The covers and editorials from leading weeklies of the Left and Right for the work-week ending Friday, 25 September 2020. All our stories about coronavirus and Slovenia are here
Mladina: Education Ministry rebuked for situation at schools
STA, 25 September 2020 – Mladina, the left-wing weekly, criticises the government and Education Ministry for "sending the education system into the corona-autumn completely unprepared". It says in Friday's editorial that all staff at schools, not just teachers, are on the verge of exhaustion and that the system could easily collapse.
No additional teachers and kitchen or cleaning staff - vital to keep the system going in the difficult times - was hired, the idea for teaching in shifts was not examined and no plan was made to adjust teaching for individual subjects in case face masks have to be worn, says editor-in-chief Grega Repovž.
Talking with a face mask for six hours in a classroom is hard and calls for adjustment. "But how could have the ministry made the plan when it had claimed there would be no masks," the editor wonders.
"The ministry has let schools down," he says, adding that teachers who cannot wear masks for health reasons were given no concessions, and while healthcare workers are entitled to coronavirus testing, no such testing was provided for teachers.
Instead of providing masks free of charge for teachers and children, the government provided 500,000 disposable masks for the entire education system. The figure is bizzarely low, given that 200,000 children and youth go to school every day, whereas masks free of charge are said to be provided to small businesses.
Mladina says Education Minister Simona Kustec should not resign because of a minor mistake of not wearing a mask at a gala dinner, but so that somebody who is up to the challenge takes over at her office.
The entire government has failed to deliver, with the education system breaking down three weeks after the new school year started, and a similar fiasco can be observed in other systems, such as public transport, Mladina says.
It suffices to look at healthcare to see what education is in for.
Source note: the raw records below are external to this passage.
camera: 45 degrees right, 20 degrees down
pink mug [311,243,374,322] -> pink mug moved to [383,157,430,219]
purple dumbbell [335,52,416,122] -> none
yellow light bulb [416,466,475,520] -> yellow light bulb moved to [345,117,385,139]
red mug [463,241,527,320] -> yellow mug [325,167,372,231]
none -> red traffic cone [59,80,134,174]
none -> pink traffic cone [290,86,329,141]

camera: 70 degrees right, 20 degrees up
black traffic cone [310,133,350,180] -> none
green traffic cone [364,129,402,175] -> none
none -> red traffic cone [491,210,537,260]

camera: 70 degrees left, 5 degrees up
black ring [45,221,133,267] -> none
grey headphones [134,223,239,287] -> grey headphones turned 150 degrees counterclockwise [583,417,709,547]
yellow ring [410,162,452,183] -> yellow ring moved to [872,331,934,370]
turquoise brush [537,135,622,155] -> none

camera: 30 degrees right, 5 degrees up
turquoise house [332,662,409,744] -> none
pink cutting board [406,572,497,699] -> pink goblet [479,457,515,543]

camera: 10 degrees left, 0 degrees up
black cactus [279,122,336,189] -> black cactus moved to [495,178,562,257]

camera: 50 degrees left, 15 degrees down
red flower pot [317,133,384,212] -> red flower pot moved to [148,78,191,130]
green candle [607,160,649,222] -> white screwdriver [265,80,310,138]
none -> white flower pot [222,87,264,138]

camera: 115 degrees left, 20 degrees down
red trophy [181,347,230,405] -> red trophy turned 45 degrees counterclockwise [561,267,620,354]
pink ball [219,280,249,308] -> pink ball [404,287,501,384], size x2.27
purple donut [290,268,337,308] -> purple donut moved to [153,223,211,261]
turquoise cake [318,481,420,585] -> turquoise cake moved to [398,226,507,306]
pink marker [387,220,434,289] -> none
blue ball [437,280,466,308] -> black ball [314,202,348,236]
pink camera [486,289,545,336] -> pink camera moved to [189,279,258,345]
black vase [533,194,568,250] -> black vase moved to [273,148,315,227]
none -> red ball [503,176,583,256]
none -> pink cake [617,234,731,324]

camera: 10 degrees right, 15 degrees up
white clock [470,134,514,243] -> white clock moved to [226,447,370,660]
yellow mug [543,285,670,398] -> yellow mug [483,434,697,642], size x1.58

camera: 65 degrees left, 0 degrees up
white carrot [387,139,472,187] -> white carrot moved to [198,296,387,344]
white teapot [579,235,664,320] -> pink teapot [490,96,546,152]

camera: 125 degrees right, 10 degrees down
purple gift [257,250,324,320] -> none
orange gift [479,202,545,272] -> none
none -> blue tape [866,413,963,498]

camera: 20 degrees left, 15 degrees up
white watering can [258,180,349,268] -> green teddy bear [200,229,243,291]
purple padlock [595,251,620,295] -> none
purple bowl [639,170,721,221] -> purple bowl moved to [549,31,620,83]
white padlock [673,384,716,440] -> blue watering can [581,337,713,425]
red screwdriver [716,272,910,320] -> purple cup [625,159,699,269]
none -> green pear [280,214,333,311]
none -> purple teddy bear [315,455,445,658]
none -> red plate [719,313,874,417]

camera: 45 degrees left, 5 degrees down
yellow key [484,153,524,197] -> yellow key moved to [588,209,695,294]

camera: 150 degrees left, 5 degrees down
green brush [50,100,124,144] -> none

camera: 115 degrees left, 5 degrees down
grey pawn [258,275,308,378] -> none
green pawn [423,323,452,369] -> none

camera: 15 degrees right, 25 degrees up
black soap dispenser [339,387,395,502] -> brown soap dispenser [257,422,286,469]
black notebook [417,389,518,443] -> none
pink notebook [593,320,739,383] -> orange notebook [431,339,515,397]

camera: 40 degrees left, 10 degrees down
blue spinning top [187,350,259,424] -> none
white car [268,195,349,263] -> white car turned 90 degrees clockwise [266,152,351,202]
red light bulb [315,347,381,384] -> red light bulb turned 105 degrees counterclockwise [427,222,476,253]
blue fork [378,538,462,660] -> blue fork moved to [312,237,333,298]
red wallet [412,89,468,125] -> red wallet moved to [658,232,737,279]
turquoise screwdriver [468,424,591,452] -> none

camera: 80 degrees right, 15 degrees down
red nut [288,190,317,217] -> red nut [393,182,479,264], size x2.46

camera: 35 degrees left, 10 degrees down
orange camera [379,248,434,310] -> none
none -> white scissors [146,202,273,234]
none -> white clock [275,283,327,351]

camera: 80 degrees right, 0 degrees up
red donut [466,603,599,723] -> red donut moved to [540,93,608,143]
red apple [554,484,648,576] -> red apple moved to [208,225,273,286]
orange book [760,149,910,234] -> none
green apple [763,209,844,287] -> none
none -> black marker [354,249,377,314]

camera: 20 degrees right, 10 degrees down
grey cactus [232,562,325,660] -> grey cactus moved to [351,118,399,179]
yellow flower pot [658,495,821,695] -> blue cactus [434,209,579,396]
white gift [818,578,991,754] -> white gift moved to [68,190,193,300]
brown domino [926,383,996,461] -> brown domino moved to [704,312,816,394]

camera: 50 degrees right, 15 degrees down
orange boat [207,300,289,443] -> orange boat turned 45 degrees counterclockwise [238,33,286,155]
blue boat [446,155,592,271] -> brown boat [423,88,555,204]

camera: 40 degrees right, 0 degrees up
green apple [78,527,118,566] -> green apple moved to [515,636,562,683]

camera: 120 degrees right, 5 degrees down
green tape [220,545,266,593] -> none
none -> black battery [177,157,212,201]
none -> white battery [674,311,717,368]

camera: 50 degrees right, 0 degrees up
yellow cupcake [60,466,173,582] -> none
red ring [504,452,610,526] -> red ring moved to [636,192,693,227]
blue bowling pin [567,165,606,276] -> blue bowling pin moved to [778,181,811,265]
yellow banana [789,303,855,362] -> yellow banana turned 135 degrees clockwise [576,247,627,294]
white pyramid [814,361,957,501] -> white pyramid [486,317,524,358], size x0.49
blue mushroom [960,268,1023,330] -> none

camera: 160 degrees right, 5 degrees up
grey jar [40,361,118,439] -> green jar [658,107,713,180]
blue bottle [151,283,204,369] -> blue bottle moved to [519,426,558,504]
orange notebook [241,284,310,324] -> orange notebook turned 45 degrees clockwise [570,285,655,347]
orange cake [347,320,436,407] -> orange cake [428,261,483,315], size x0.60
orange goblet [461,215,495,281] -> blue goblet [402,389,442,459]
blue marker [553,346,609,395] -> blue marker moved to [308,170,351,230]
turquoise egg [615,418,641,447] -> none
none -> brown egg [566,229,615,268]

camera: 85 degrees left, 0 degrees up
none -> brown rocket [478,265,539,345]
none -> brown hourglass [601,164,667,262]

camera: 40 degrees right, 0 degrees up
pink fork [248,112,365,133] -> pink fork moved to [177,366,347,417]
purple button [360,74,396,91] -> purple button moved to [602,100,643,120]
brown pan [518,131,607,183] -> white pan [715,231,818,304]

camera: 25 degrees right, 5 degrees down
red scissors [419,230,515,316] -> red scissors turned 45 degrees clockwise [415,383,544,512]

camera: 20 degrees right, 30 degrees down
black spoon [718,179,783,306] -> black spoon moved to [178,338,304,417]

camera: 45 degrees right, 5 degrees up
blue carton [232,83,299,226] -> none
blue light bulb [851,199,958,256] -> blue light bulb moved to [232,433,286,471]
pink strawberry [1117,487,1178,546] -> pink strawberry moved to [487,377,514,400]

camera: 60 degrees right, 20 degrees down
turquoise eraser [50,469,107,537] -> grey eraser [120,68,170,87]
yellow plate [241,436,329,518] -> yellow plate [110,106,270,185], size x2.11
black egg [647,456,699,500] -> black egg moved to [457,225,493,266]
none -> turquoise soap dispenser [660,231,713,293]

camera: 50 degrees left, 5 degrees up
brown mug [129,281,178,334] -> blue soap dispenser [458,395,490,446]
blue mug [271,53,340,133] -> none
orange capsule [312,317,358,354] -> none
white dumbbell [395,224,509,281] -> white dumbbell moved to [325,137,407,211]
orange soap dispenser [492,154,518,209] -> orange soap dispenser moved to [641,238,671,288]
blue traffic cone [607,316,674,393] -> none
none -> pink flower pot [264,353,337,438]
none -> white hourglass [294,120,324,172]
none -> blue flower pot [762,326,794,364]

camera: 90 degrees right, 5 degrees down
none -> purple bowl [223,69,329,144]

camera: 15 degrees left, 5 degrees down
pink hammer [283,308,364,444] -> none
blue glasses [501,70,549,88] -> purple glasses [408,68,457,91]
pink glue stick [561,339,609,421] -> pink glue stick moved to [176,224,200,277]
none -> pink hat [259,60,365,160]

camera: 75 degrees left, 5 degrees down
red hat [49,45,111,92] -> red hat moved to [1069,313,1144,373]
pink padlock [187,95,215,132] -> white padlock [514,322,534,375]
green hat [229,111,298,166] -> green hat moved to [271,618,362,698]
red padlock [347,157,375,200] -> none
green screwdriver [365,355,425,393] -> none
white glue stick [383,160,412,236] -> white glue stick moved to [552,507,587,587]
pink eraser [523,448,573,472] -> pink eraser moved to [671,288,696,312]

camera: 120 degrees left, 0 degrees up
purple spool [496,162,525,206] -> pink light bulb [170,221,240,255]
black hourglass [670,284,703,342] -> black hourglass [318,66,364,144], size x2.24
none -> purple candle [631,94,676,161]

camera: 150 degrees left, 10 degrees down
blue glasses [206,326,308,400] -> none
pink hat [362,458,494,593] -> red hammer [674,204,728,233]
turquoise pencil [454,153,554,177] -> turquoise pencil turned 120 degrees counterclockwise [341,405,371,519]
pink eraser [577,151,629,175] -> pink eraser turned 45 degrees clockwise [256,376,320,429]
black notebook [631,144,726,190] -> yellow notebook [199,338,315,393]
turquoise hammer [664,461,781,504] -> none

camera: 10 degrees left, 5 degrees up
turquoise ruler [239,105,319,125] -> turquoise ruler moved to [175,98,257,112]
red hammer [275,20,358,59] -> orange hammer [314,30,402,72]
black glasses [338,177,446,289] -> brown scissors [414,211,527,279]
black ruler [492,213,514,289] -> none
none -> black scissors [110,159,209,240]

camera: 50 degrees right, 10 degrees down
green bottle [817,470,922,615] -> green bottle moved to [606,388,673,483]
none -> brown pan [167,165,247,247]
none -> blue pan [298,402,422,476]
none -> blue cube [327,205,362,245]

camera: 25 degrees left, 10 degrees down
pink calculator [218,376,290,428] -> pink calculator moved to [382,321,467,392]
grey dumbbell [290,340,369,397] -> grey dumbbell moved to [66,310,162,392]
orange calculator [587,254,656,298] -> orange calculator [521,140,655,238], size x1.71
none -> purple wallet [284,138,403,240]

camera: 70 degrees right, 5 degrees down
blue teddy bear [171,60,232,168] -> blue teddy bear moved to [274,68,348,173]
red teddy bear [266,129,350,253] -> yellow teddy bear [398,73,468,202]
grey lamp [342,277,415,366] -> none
While doing nothing to prepare the healthcare system for the autumn, it is clear already that the government will use the situation to quickly and mercilessly privatise it. Laboratories are the first to go.
Reporter: Slovenian healthcare not public but state-run
STA, 21 September 2020 - The right-wing weekly Reporter is critical of an expected rise of the compulsory healthcare insurance, saying it signals a potential continuation of the decline of the healthcare system even under the centre-right Janez Janša government.
Speaking of continuing systemic issues, Reporter argues in its latest commentary Slovenia does not have public healthcare, but state-run healthcare that prevents access to all the doctors available in the country and to direly needed services in time.
Moreover, the system is rife with corruption, with some of those distributing the public funds also representing those vying for them, the weekly says under The Millionaires and the Victims of 'Public Healthcare'.
"People known best in the public for calls for public healthcare can afford fast and private healthcare...When they are told the waiting line for tests is six months or more, they go to a private doctor and get treatment within a few days.
"The 'small people' in whose name the former ones are raising their voice on the other hand cannot afford this. They can stand in line and hope their condition does not deteriorate drastically in the meantime. This happens after years of paying compulsory insurance in order to have access to healthcare."